Foto meramente ilustrativa copiada de oulart.blogspot.com

Dona do corpo mais desejado do bairro em que morava, Anália tinha um gingado que mesmo sobre salto agulha deixava a rapaziada louca de tesão. E o sorriso colgate que abria, quando sentia o impacto de sua passagem no grupo de machos que a desnudava peça por peça com olhares e fiufius de verdadeiros tarados?

À praça, ‘point’ dos moradores do lugar, convergiam diariamente desocupados em geral, peladeiros, politiqueiros e aposentados, esses mais interessados no carteado, na dama ou no dominó. Cartas, pedras de jogo e algumas brigas dominavam as mesas de alvenaria cercadas por tamboretes de cimento que a Prefeitura construíra justamente para atender aos frequentadores mais velhos ou mais viciados.

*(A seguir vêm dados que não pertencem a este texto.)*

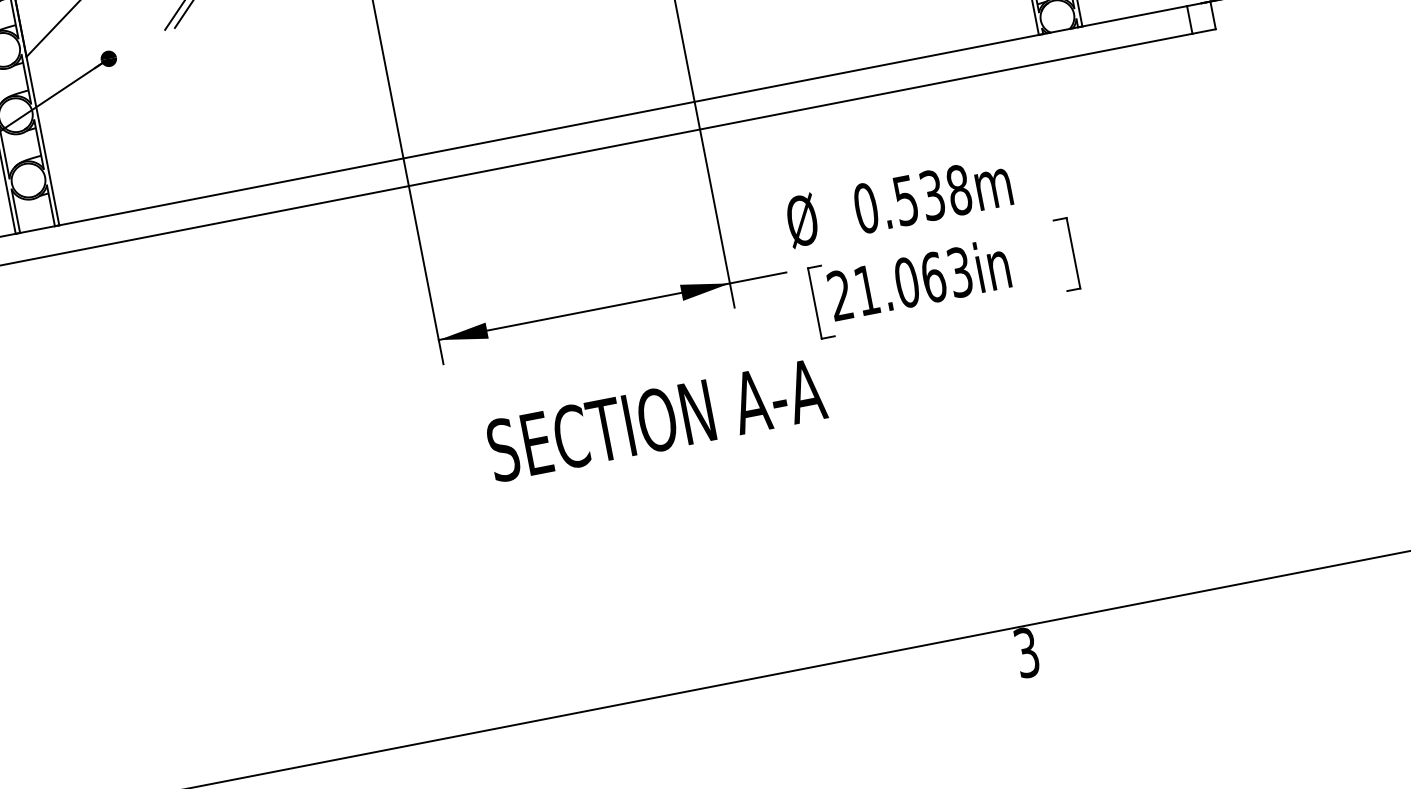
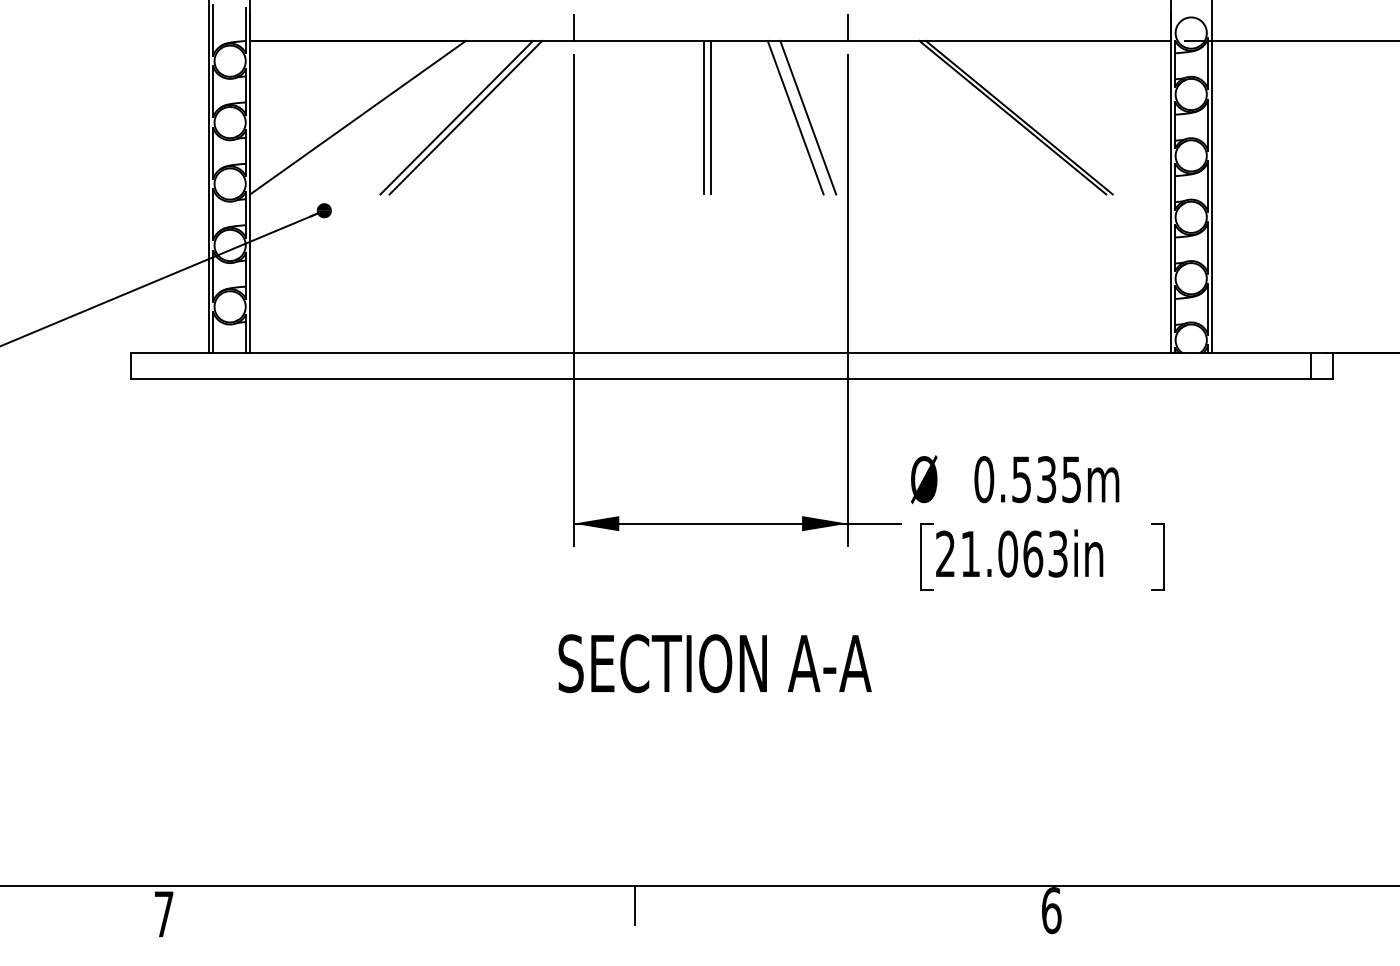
text: (958, 190) -> (1071, 479), 0.538m -> 0.535m
text: (655, 420) -> (714, 663), moved
text: (1026, 652) -> (1051, 910), 3 -> 6
line: (582, 732) -> (634, 904), added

Toda essa movimentação parava para ver Anália passar. Seus requebros sustavam até mesmo as batidas dos jogadores mais sortudos ou sabidos. Sua graça interrompia a mais acalorada ou a mais idiota discussão sobre política e políticos. E também despertava certa inveja nas mulheres que estivessem na praça no momento daquele desfile excitante.

O espetáculo da travessia de Anália acontecia todo final de tarde. Quase todo. Não acontecia se ela faltava na loja do centro da cidade onde trabalhava, de onde vinha a pé até o bairro, ou se chuva forte continha seu público dentro de casa. No mais…

Próximo da hora provável de chegada da musa na arena dos assediadores, algum moleque se postava de vigia na esquina do beco de acesso à praça e apitava. Sim, usava mesmo um apito que algum adulto mais enxerido introduzira no roteiro só para anunciar aquela cena.

Anália não esnobava, contudo. Cumprimentava alguns e retribuía os cumprimentos de outros. Entre os quais, um rapaz magrelo, alto e flagrantemente tímido que, por curiosidade procurara saber, era o guarda noturno da praça. Givaldo, eis o nome do cidadão, era talvez o único que tratava aquela exuberância com uma espiada ligeira, respeitosa, quase imperceptível ao alvo.

“Talvez por estar começando o seu horário de trabalho, não vai fazer feito esses outros”, especulava a deusa nos pensamentos que sem ela se dar conta já começavam a qualificar de charme a evidente feiura de Givaldo.

Bem, ninguém até hoje sabe a razão. Nem mesmo ela. Mas é fato: certo final de tarde, ela entrou naquele campo de batalha armada com pesadas sacolas de supermercado. Ninguém, exceto Givaldo, ofereceu-se para dividir a carga e ajudá-la a levar as compras até em casa. Ela aceitou a ajuda. Desde então, nunca mais Anália cruzou a praça.